Last year we planted some Elephant Garlic, and this summer you can see how much they’ve shot up!
What are scapes?
Basically, those little green onion domes perched on the top of the skinny stalks are called scapes, and amazingly, are considered quite a foodie delicacy.
If you’ve ever planted garlic, leeks, or onions, or seen them growing somewhere in the spring, there’s a good chance you’ve seen scapes.
The scape is actually the flower stalk, and if left on the plant, will open up into a pretty flower. The problem is that by leaving it, the plant’s growing energy goes into the flower and not the bulb, when it’s the bulb you want to grow bigger to eventually eat.
So the idea is to harvest the scapes before they blossom so that the plant can focus it’s energy on it’s bulb again.
As can be seen in the second picture, Michael is showing us where to cut off the scape from the main garlic shoot.
You just need to look for the spear or shoot with a small bulb coming out of the centre of the plant then use sharp garden shears to cut the shoot off near the top set of leaves.
A tasty veg
Scapes taste of two things:
1.) a very mild version of the the plant they come from. So in our case, really mild garlic.
2.) a fresh, yet less crunchy, asparagus.
So, they can be chopped into small pieces as a great substitute for finely chopped onion.
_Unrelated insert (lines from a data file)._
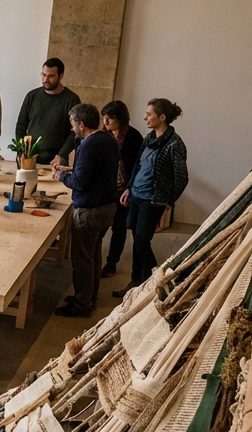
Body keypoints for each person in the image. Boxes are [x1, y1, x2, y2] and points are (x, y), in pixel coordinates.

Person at [113, 99, 188, 297]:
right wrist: (129, 189)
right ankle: (137, 282)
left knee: (142, 241)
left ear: (162, 117)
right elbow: (138, 166)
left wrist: (169, 201)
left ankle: (156, 282)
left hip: (153, 200)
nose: (145, 117)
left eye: (149, 114)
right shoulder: (149, 138)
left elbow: (181, 177)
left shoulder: (174, 144)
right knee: (137, 240)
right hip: (137, 195)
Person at [52, 103, 121, 318]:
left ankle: (82, 305)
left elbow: (79, 182)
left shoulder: (88, 145)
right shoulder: (108, 138)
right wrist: (71, 171)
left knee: (82, 260)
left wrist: (61, 176)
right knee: (94, 255)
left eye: (73, 124)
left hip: (89, 211)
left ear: (81, 124)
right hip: (107, 207)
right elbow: (94, 172)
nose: (72, 128)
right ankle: (90, 296)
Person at [99, 101, 144, 279]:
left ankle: (112, 263)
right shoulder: (104, 135)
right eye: (104, 116)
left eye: (110, 117)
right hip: (106, 189)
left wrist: (129, 188)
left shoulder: (134, 137)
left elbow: (138, 166)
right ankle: (95, 260)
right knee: (101, 227)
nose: (106, 121)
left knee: (119, 228)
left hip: (124, 189)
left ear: (120, 118)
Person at [14, 58, 80, 166]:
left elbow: (74, 132)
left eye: (51, 76)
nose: (45, 80)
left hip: (56, 158)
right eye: (43, 75)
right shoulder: (32, 96)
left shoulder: (72, 100)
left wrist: (62, 154)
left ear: (61, 75)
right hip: (30, 155)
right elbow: (21, 125)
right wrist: (22, 149)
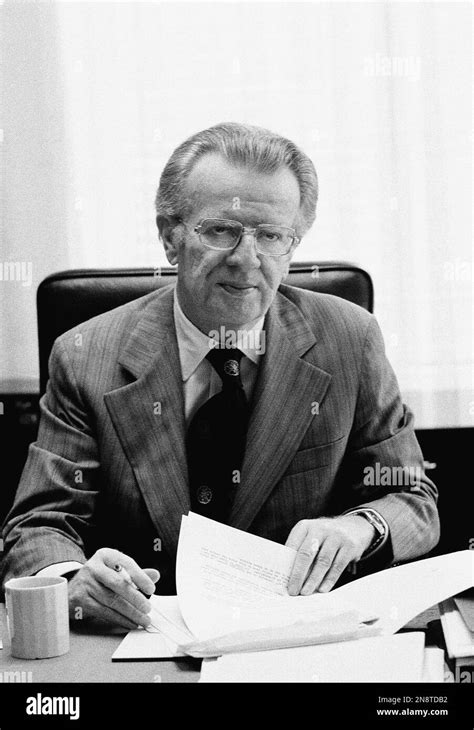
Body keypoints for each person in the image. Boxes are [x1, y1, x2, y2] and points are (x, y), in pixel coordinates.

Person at [0, 123, 439, 631]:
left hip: (302, 644)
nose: (246, 260)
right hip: (144, 640)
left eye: (271, 236)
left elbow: (413, 498)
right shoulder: (85, 357)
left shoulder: (350, 340)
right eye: (221, 231)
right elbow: (40, 523)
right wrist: (72, 579)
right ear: (170, 236)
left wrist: (360, 528)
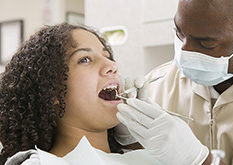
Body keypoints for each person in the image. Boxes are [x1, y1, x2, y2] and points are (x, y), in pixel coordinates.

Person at [116, 0, 233, 164]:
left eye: (206, 44)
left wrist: (199, 160)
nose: (184, 52)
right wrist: (130, 139)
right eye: (179, 33)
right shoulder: (158, 84)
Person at [0, 23, 164, 165]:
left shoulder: (147, 157)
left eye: (107, 56)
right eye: (85, 59)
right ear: (52, 92)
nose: (112, 65)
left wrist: (138, 143)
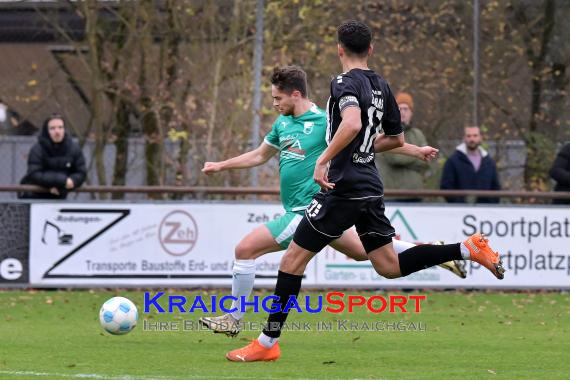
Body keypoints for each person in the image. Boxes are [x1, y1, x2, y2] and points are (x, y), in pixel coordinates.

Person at [226, 21, 505, 362]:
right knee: (387, 266)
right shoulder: (380, 84)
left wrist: (324, 159)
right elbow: (394, 139)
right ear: (370, 49)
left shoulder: (344, 82)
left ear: (339, 48)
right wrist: (378, 148)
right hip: (370, 184)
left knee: (291, 260)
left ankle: (266, 344)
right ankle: (465, 249)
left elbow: (353, 123)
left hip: (342, 187)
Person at [199, 66, 466, 337]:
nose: (275, 104)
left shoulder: (324, 122)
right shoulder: (282, 124)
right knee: (365, 252)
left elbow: (368, 141)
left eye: (278, 98)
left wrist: (414, 150)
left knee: (245, 250)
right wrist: (221, 166)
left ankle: (233, 318)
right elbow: (259, 156)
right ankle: (435, 252)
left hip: (307, 209)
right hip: (319, 213)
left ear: (295, 94)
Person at [375, 92, 428, 202]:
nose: (403, 112)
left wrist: (416, 156)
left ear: (411, 112)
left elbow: (426, 161)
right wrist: (417, 154)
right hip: (391, 195)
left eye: (406, 109)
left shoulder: (418, 134)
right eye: (400, 109)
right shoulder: (385, 132)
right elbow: (396, 159)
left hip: (415, 194)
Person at [19, 113, 86, 199]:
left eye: (60, 127)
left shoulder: (74, 148)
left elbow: (81, 172)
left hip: (60, 198)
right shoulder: (38, 149)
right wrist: (60, 182)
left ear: (64, 129)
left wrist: (72, 181)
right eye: (52, 128)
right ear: (47, 131)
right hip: (35, 197)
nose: (57, 131)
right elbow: (34, 173)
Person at [440, 125, 501, 203]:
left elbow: (496, 187)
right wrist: (459, 204)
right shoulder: (453, 161)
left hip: (485, 211)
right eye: (468, 136)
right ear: (464, 138)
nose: (472, 139)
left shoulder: (489, 162)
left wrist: (489, 205)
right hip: (460, 211)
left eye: (475, 136)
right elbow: (446, 187)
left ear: (480, 138)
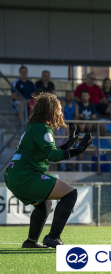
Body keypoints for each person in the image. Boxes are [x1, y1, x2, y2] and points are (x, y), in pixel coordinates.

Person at [4, 93, 92, 248]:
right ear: (50, 110)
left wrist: (67, 146)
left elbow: (48, 154)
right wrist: (78, 151)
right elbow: (53, 155)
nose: (61, 113)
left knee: (44, 204)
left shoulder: (34, 127)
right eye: (59, 109)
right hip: (24, 176)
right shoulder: (43, 128)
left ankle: (31, 242)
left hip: (14, 175)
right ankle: (53, 237)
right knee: (71, 193)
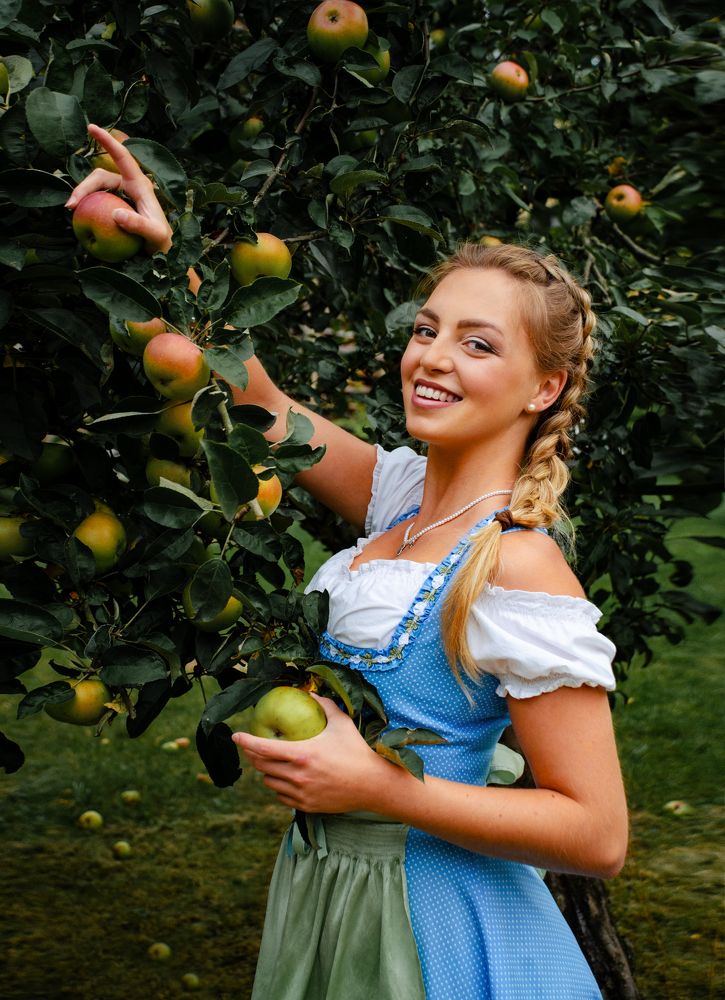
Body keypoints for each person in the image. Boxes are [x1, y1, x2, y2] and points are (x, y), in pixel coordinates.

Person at [68, 126, 629, 1000]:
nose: (431, 359)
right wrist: (159, 252)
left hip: (436, 918)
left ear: (543, 388)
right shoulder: (398, 497)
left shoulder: (514, 566)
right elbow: (256, 398)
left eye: (478, 345)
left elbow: (597, 836)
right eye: (427, 329)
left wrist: (377, 787)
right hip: (328, 899)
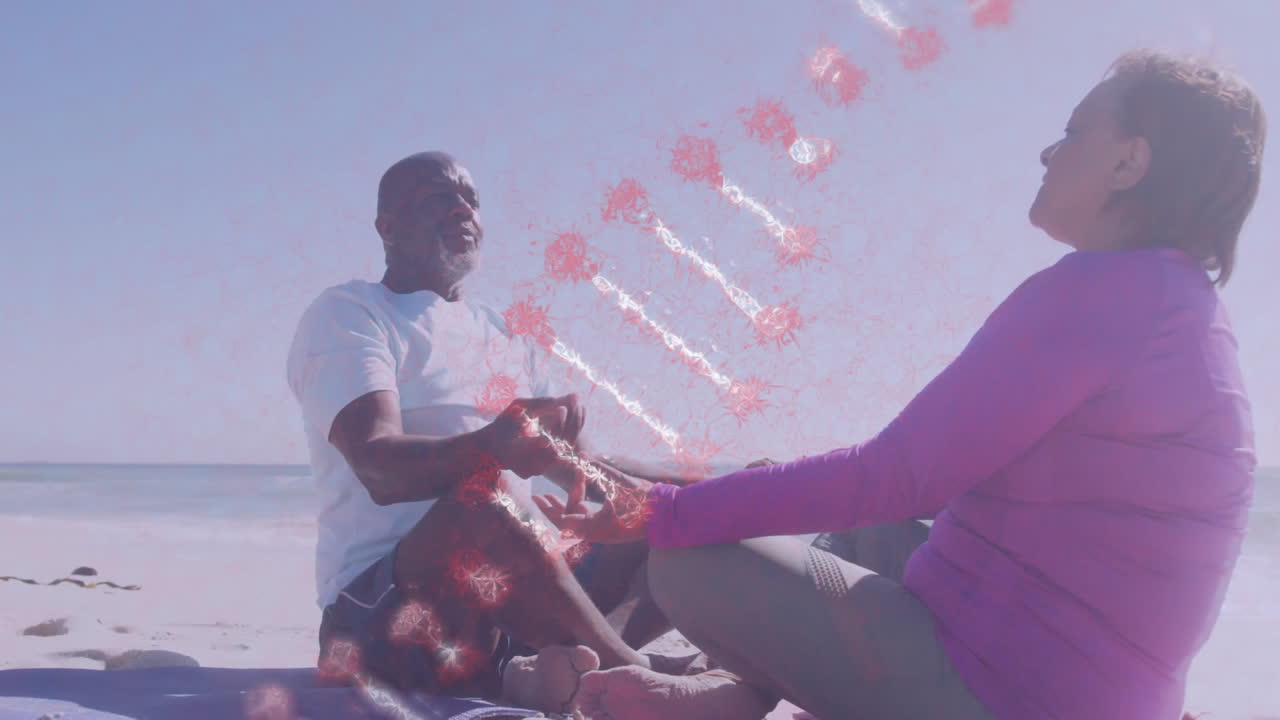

But because they can be a little tough, if you’re using them in something like a quiche, it’s worth giving them a quick sauté first.
You can also chop scapes into larger pieces, about an inch, to use in stir fries, curries, pasta, and casseroles.
Or try cooking and puréeing them into a scape pesto.
And if you’d like to really feature the scapes like I do, try coating them in a little oil and roasting or grilling until tender – as shown in the pictures of my dinner after this particular visit to our forest garden when they were super fresh and delicious!